▶ Work required: Format the material from the line with "Rendered at 1275 by 1650 pixels." up to and including the line with "List each element's" as a JSON list of strings, one string per line, leaving out blank lines.

▶ Recorded information:
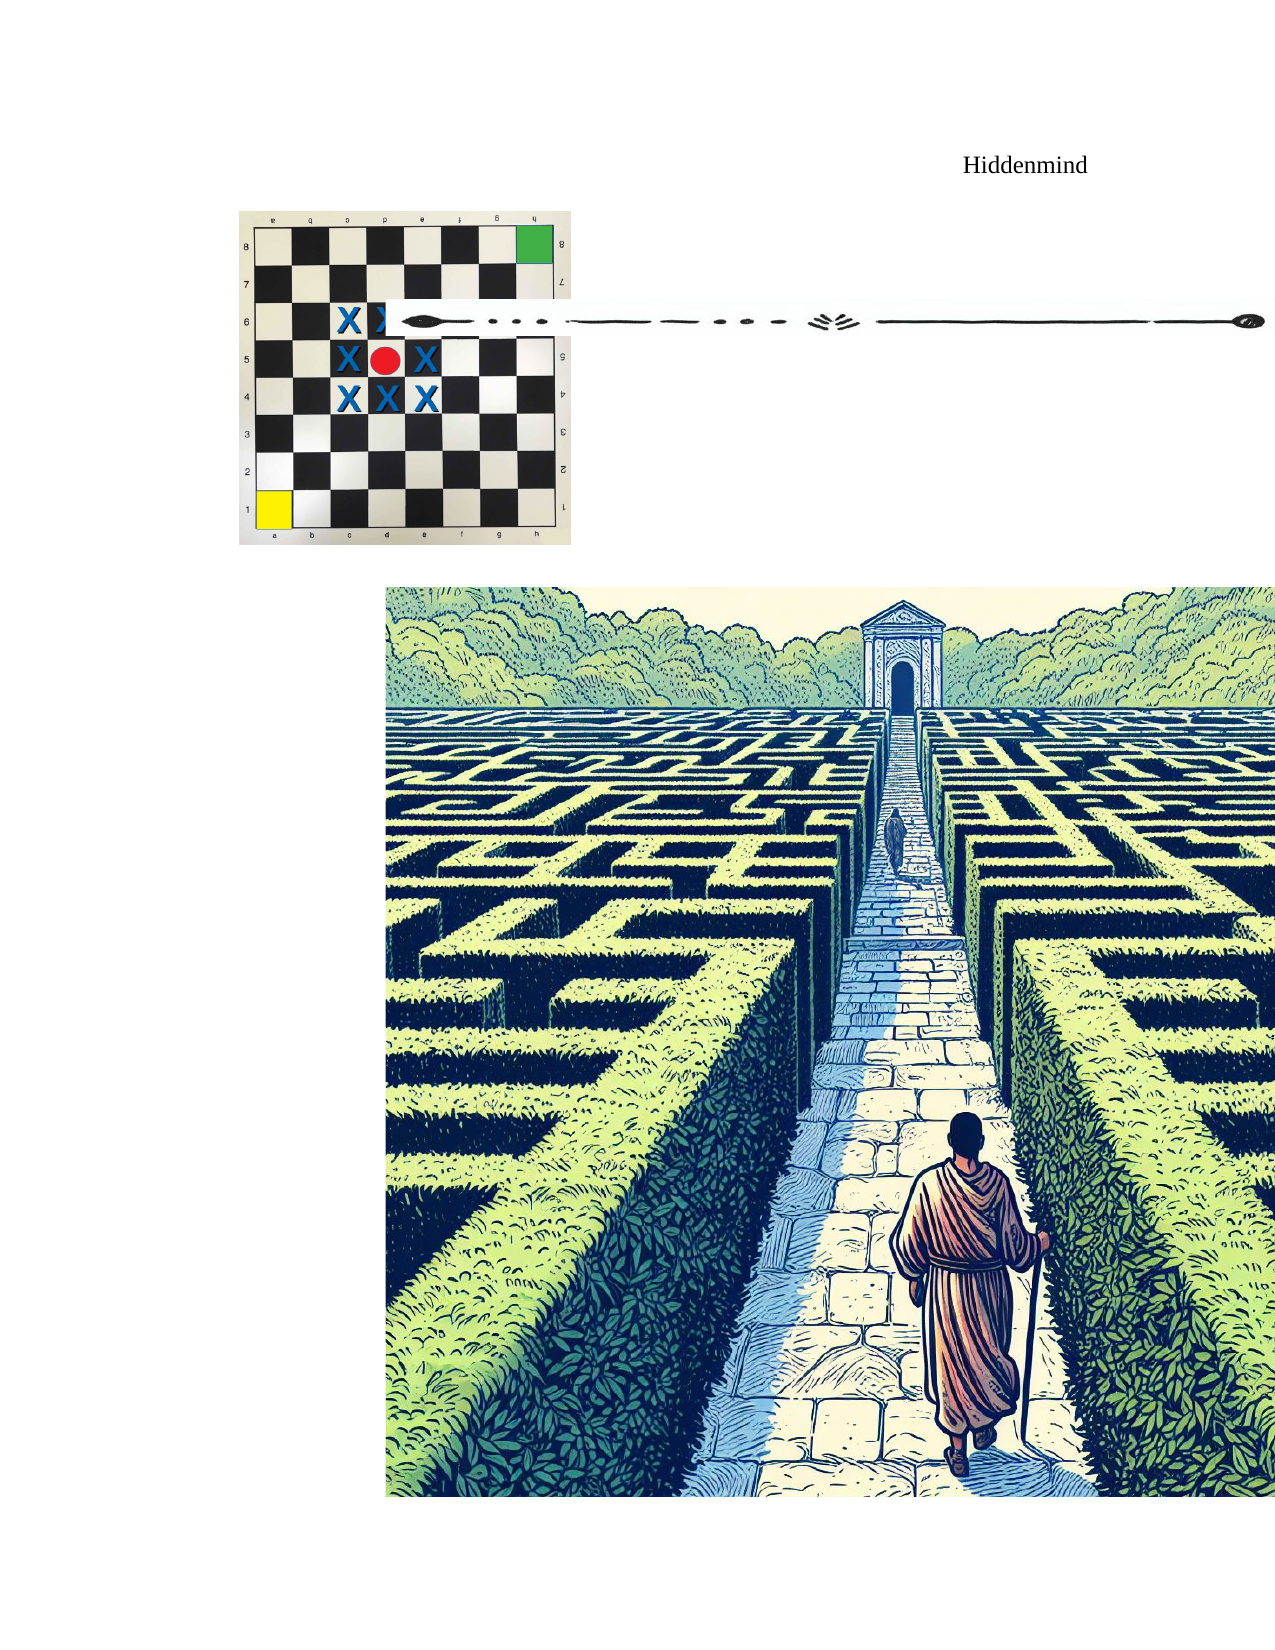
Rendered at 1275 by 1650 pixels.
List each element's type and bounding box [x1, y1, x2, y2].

...

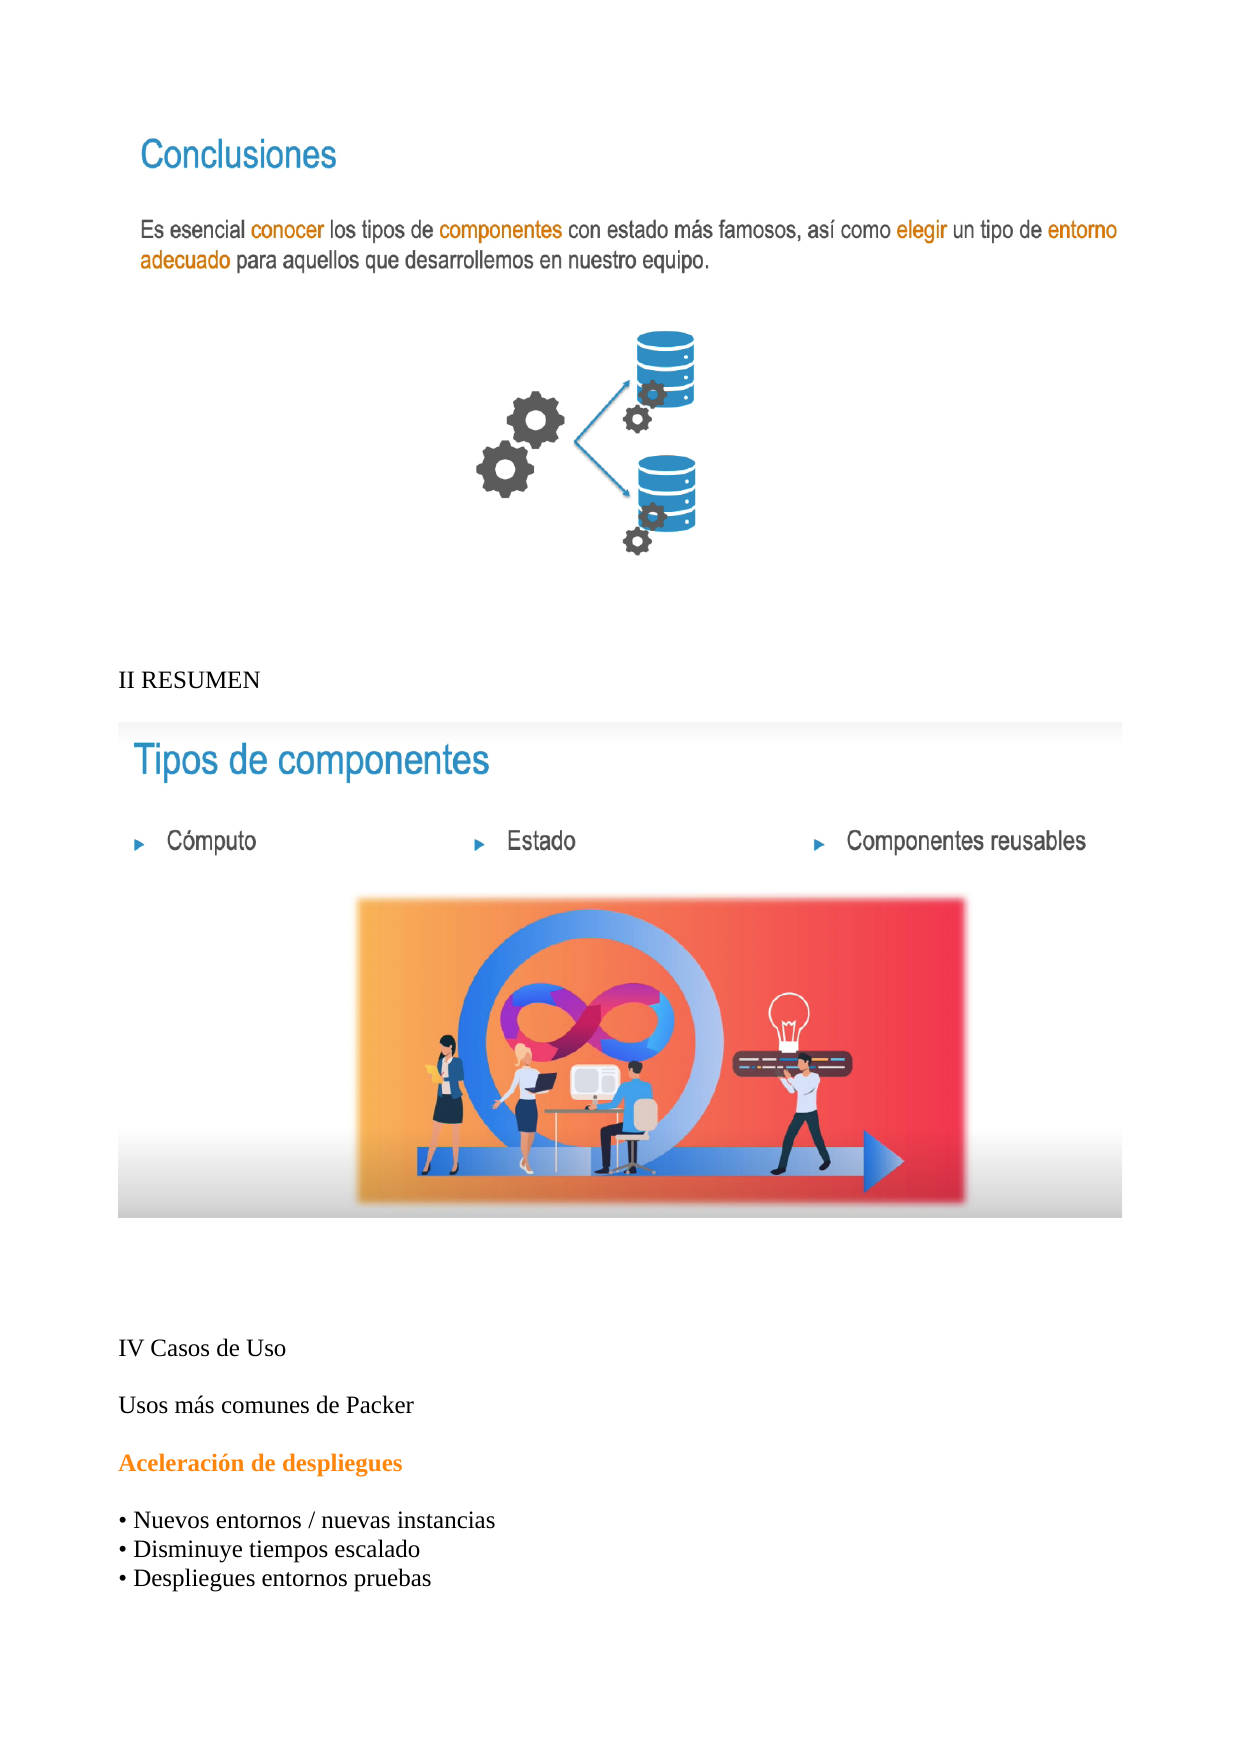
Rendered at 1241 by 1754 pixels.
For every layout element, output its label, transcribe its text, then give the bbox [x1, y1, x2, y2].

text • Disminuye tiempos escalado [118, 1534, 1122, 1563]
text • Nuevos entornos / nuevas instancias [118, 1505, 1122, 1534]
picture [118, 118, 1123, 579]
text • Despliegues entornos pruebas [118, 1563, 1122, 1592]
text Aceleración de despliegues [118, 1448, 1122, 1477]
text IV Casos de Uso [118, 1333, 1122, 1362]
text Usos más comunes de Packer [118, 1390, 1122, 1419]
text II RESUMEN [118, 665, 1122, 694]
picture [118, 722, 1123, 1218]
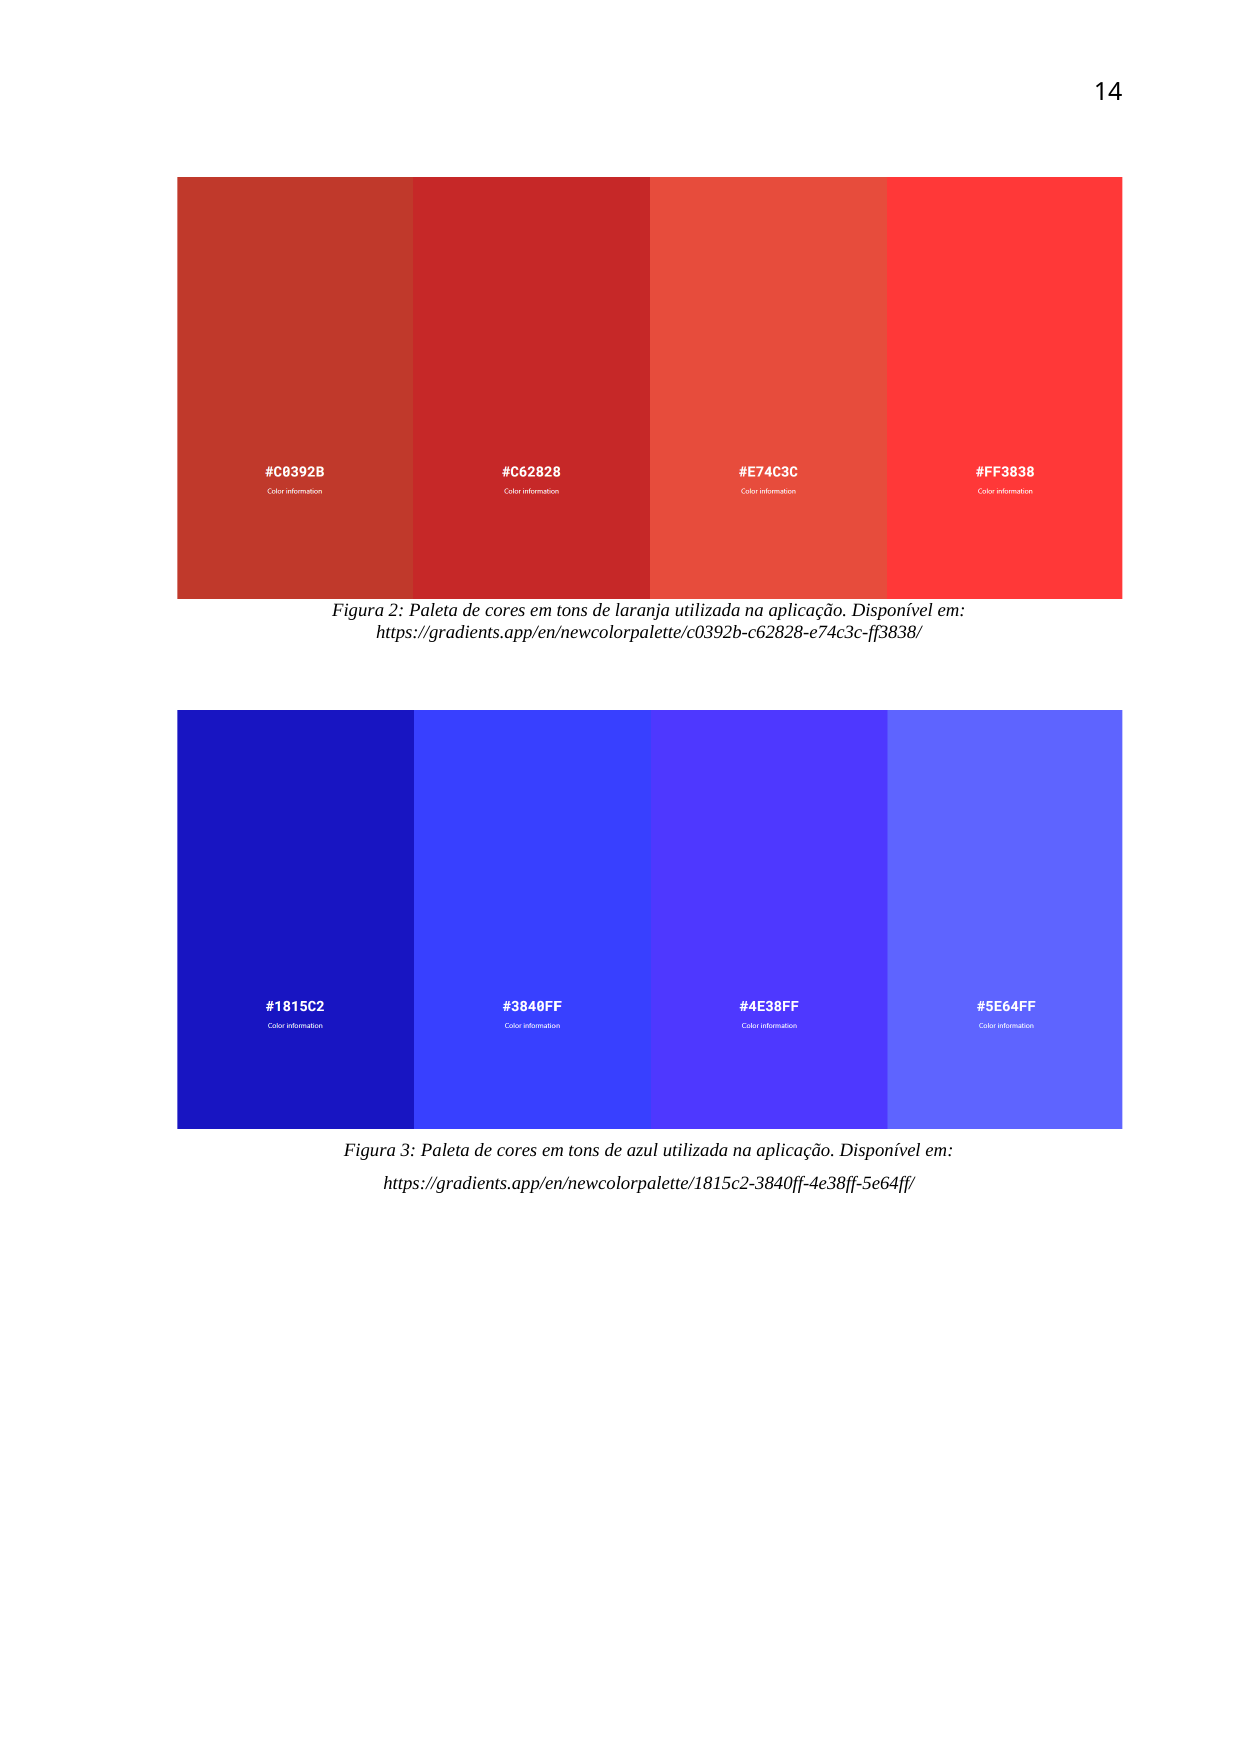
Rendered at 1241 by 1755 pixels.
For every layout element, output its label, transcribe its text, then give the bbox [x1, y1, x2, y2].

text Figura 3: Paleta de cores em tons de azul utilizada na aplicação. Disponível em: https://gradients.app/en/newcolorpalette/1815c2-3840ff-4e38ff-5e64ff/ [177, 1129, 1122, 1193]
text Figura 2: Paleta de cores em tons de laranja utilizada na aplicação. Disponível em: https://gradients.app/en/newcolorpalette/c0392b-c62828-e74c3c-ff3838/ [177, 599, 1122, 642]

▶ Output of the task:
[
  "Rendered at 1275 by 1650 pixels.",
  "List each element's type and bounding box [x1, y1, x2, y2]."
]